Eugene

Eugene Adams is a retired educator. He and his wife Jan live in Tullyvoheen, Clifden. Their children and grandchildren are all living in America.



Letter From Home

by Eugene Adams
9 September 1997
Hello, all,

The Clifden Pony Show was held a couple weeks ago -- it’s always the third Thursday of August, but that day falls late this year, and so more than usually it seemed to signal the end of summer. It was warm and bright, and not a drop of rain fell. There seemed to be a bigger crowd than usual, perhaps because it was so warm and dry. I didn’t pay much attention to the pony judging -- the excitement for us was in the Arts and Crafts Competition, where your mother had two entries. She had entered some things in the Tullamore show earlier this month, and gotten two first prizes. For the Clifden show she entered a woolen cardigan, which got first place, and the quilt she finished last month, the one she made as John and Marcella’s wedding present. The quilt won first place as well which pleased your mother greatly, and makes it an even nicer gift.

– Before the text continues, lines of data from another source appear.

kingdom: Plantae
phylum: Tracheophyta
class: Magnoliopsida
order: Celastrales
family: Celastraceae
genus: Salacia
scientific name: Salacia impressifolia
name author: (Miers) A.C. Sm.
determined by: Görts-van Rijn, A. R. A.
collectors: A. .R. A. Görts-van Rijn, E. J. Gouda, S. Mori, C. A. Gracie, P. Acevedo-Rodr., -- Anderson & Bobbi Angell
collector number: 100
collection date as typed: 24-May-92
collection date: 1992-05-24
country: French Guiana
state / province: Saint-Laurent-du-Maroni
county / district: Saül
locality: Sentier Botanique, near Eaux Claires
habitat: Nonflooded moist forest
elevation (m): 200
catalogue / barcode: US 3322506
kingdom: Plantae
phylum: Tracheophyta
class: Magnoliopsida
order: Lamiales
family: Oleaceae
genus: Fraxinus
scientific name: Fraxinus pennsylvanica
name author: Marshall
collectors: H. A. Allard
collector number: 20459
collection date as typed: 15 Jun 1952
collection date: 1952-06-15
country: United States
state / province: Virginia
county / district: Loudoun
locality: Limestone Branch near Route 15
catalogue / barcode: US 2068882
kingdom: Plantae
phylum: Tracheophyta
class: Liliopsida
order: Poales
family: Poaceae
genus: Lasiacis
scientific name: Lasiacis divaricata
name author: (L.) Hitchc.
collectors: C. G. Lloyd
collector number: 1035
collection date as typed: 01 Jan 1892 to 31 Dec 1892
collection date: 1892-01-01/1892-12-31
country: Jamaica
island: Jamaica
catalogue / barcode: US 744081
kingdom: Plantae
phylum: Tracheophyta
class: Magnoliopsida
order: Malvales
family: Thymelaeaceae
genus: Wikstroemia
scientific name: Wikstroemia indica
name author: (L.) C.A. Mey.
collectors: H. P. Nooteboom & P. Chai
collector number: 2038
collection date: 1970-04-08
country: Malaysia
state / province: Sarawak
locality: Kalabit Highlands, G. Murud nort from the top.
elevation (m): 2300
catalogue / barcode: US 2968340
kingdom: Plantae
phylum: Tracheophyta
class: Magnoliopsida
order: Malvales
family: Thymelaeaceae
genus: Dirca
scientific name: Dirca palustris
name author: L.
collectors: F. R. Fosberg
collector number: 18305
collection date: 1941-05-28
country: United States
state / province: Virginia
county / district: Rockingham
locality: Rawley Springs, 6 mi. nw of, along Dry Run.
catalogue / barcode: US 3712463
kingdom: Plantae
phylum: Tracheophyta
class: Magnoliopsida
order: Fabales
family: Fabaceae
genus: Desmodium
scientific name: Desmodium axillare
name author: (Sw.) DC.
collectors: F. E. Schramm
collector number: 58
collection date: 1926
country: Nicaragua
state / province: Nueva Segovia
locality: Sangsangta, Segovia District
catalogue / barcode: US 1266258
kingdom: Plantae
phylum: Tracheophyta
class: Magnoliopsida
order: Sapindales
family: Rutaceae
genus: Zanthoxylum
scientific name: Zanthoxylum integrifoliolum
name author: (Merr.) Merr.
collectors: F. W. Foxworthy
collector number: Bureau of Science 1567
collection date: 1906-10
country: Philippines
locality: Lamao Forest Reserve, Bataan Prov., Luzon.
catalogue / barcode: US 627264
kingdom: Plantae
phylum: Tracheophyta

But with the Pony Show over, there’s the sense now that the summer is ending. We have Arts Week to look forward to, later this month, and then the Maam Cross Fair, which is the Tuesday after the October Bank Holiday...I think that’s the 28th, this year.

The fishing has been off since early in August, as is usual, since the water is too warm then for the fish to want to rise. I’ve been going out anyway, if for nothing else than to have my tea on the bog. I’d fished at Laugh Fada a couple days ago and didn’t even raise a fish...even though it’s begun to get cooler, the water is still warm. A few days before that I went to Kankoige, out Ballyconneeley side...there was a northeast wind which is very good for that lake, but even so I only got two trout. Then yesterday was a dull day with some showers and a good fresh wind from the west, so in the afternoon I decided to go to Derrylea for a few hours, not really expecting to have any luck. Nothing was moving on the lake, but soon after I got there the wind shifted to the northwest, still fresh but also cooler, and after another half hour I began to get some good fish and saw a few rises. I ended up with four fish in three hours -- three on a Black Pinnell and one on a Black Zulu. But one of these I got by pure deceit, like Robert Mitchum the American destroyer skipper stalking Curt Juergens the U-boat captain in "The Enemy Below"....I had stepped into the water to cast at a certain point, and disturbed a Daddy Longlegs...he tumbled into the water and was staggered by the wind and being rapidly blown out into the lake, limbs and wings working desperately to become airborne. If any fish is patrolling this area, I thought, he’ll sure launch an attack now, so I started loading the rod with line, hoping to drop a fly near him and invite the attack to it. Then he disappeared in a brief swirl of t he water as the fish struck, and I thought I was too late, but I had just enough line out to drop the fly next to where he’d been and the fish, with a balletic but fatal twist of his body, took my fly as well. And wasn’t that enough excitement for one day?

From Tullyvoheen, good night and God bless you.